KV Prediction for Improved Time to First Token
Maxwell Horton, Qingqing Cao, Chenfan Sun, Yanzi Jin, Sachin Mehta, Mohammad Rastegari, Moin Nabi
TL;DR
This work tackles the challenge of high time-to-first-token (TTFT) latency in on-device transformer inference by introducing KV Prediction. A small auxiliary transformer processes the prompt to produce KV_A, and a learned linear predictor maps KV_A to a predicted base-model KV cache, enabling the base model to generate the first token without querying the auxiliary model during generation. The approach yields a pareto-optimal efficiency-accuracy trade-off, demonstrated on TriviaQA and HumanEval with substantial accuracy retention at reduced TTFT FLOPs, and validated by on-device timing on Apple hardware. The authors provide two KV prediction architectures (KVP-C and KVP-LP), a three-term loss with a consistency term, and release their code for reproducibility, making on-device TTFT improvements practical for real-world applications.
Abstract
Inference with transformer-based language models begins with a prompt processing step. In this step, the model generates the first output token and stores the KV cache needed for future generation steps. This prompt processing step can be computationally expensive, taking 10s of seconds or more for billion-parameter models on edge devices when prompt lengths or batch sizes rise. This degrades user experience by introducing significant latency into the model's outputs. To reduce the time spent producing the first output (known as the ``time to first token'', or TTFT) of a pretrained model, we introduce a novel method called KV Prediction. In our method, a small auxiliary model is used to process the prompt and produce an approximation of the KV cache used by a base model. This approximated KV cache is then used with the base model for autoregressive generation without the need to query the auxiliary model again.

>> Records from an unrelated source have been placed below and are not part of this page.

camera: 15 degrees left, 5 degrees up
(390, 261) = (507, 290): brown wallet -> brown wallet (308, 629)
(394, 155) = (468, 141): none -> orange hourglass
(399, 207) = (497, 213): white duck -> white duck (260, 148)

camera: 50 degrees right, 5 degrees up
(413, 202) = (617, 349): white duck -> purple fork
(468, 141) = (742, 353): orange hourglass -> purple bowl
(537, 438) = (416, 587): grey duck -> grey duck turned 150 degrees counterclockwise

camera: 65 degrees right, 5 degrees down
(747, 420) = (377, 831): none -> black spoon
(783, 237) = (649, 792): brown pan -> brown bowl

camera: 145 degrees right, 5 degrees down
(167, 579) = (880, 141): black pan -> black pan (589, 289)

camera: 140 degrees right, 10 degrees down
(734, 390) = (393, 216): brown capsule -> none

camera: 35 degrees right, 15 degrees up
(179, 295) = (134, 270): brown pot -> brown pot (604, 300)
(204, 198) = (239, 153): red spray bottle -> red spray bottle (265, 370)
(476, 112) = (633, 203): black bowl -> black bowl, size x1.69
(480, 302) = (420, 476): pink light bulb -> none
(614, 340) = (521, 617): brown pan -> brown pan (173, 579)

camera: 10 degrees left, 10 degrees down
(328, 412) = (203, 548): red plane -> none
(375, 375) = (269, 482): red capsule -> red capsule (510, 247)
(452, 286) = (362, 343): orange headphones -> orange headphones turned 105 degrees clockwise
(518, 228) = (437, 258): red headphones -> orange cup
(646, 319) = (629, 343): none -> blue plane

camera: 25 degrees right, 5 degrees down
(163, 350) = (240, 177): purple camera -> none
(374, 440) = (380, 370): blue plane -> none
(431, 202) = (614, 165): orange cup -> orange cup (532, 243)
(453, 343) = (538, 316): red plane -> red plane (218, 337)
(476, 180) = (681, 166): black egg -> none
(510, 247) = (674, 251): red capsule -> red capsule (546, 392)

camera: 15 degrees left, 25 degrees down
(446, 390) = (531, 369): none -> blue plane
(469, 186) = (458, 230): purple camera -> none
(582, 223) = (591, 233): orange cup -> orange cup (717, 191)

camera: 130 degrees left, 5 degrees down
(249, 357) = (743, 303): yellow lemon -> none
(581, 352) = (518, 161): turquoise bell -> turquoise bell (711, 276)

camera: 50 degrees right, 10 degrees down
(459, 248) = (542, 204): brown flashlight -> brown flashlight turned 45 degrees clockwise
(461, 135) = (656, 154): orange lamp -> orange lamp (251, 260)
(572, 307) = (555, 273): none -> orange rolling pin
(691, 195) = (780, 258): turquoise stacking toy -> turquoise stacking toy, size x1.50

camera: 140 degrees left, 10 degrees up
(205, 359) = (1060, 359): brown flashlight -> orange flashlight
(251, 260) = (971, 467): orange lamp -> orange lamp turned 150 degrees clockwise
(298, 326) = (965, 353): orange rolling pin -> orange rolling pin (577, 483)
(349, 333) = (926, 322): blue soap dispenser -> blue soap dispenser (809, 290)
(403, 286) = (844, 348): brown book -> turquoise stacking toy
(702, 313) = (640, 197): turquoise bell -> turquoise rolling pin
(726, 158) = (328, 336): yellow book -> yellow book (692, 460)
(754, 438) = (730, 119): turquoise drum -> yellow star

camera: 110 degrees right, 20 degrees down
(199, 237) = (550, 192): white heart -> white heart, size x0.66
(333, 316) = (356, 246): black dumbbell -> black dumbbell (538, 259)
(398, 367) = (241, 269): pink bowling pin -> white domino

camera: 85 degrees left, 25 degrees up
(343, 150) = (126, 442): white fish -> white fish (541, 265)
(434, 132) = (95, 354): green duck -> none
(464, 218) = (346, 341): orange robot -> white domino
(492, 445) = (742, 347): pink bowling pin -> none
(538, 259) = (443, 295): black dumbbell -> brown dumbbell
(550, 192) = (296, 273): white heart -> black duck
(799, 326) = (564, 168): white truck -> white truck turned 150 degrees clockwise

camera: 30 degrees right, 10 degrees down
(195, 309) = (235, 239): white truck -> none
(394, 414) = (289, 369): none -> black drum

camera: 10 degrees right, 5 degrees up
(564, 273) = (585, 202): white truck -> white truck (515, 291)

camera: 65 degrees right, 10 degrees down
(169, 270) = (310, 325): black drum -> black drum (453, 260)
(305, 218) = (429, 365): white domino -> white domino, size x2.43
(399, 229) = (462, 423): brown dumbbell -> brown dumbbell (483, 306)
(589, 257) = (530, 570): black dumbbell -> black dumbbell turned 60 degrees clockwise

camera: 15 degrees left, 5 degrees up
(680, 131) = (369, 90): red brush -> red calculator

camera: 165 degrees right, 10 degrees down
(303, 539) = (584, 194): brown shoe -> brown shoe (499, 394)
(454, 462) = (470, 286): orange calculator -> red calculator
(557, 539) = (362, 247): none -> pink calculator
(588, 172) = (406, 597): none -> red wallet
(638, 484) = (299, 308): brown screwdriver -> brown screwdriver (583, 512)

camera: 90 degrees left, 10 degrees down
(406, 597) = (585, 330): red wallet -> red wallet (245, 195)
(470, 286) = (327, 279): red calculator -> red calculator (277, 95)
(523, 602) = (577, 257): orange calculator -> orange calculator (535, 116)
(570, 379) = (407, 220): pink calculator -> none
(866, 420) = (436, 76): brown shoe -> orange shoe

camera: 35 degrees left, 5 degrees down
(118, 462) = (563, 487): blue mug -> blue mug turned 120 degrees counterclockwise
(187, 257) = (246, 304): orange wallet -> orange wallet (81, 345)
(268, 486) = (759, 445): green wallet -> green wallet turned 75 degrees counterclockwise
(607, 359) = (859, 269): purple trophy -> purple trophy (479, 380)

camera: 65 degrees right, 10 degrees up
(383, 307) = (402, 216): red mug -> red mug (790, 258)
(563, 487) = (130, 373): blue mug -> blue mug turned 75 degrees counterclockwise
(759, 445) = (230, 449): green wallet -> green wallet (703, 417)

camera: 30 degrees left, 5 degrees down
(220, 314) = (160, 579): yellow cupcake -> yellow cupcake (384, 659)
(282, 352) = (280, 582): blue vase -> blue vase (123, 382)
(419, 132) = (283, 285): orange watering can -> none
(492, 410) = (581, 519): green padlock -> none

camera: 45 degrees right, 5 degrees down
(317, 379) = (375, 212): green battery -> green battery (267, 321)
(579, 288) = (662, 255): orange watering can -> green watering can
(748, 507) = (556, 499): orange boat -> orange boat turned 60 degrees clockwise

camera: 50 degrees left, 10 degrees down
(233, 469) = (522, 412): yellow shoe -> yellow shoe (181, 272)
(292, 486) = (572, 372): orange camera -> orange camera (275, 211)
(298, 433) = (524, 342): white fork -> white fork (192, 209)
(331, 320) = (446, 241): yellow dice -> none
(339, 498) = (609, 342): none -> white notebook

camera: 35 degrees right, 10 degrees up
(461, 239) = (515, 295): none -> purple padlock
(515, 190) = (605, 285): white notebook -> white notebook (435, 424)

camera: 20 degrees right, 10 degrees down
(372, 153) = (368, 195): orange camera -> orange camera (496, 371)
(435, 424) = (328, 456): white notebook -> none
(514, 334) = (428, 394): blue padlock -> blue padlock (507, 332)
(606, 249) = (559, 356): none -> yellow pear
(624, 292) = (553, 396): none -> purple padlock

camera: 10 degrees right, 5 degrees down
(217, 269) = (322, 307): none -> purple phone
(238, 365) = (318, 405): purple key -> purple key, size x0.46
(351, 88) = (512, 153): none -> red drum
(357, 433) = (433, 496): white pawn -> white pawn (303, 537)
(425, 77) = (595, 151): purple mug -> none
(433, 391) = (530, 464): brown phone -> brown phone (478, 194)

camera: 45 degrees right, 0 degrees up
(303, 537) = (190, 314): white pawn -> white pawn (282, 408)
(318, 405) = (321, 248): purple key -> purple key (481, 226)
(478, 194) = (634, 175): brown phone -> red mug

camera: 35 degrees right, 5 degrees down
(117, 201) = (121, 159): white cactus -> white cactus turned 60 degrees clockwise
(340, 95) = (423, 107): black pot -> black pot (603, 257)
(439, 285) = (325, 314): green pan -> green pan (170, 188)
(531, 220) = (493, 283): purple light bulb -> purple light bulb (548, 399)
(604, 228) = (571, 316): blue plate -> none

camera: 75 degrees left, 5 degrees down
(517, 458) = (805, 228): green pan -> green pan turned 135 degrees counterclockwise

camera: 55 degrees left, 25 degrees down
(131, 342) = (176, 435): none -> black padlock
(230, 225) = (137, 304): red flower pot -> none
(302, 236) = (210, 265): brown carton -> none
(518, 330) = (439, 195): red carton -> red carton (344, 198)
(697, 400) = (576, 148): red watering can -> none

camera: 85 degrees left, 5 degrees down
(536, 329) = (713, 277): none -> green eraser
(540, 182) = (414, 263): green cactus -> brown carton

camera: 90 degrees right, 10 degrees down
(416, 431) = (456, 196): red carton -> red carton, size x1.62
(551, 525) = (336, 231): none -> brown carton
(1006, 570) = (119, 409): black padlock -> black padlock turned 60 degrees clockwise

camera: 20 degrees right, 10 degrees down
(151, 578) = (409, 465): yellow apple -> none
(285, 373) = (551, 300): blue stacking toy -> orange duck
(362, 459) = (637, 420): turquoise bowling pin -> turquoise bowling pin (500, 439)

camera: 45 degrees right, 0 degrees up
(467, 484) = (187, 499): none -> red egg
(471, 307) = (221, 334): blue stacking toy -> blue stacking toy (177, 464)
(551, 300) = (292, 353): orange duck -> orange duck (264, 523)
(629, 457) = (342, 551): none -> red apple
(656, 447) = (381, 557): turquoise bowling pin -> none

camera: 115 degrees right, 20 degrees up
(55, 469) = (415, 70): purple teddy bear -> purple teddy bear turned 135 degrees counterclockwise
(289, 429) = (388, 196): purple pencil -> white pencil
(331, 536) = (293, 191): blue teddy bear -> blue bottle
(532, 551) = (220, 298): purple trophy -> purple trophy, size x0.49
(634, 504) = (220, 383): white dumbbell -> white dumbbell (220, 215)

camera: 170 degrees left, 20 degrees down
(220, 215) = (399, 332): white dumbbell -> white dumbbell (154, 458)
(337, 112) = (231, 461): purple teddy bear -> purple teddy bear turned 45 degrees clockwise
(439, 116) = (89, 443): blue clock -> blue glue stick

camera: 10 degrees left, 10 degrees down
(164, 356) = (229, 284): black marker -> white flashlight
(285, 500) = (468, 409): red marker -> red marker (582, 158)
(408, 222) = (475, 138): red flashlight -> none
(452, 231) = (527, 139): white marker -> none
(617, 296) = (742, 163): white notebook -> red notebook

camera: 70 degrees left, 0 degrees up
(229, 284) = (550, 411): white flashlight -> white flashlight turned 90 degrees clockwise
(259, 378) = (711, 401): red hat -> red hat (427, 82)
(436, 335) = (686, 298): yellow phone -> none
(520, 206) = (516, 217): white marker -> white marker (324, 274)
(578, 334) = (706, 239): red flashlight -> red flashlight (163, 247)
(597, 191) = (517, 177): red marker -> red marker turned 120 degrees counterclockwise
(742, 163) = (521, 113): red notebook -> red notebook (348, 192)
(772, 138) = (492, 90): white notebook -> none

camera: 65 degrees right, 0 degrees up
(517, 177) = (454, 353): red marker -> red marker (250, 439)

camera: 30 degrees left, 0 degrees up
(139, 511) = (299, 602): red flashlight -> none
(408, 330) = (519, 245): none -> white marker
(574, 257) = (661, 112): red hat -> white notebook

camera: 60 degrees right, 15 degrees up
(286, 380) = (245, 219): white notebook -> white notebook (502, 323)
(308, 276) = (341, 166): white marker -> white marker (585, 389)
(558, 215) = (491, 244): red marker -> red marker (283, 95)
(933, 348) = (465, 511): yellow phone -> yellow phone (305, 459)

We demonstrate that our method produces a pareto-optimal efficiency-accuracy trade-off when compared to baselines. On TriviaQA, we demonstrate relative accuracy improvements in the range of $15\%-50\%$ across a range of TTFT FLOPs budgets. We also demonstrate accuracy improvements of up to $30\%$ on HumanEval python code completion at fixed TTFT FLOPs budgets. Additionally, we benchmark models on an Apple M2 Pro CPU and demonstrate that our improvement in FLOPs translates to a TTFT speedup on hardware. We release our code at https://github.com/apple/corenet/tree/main/projects/kv-prediction .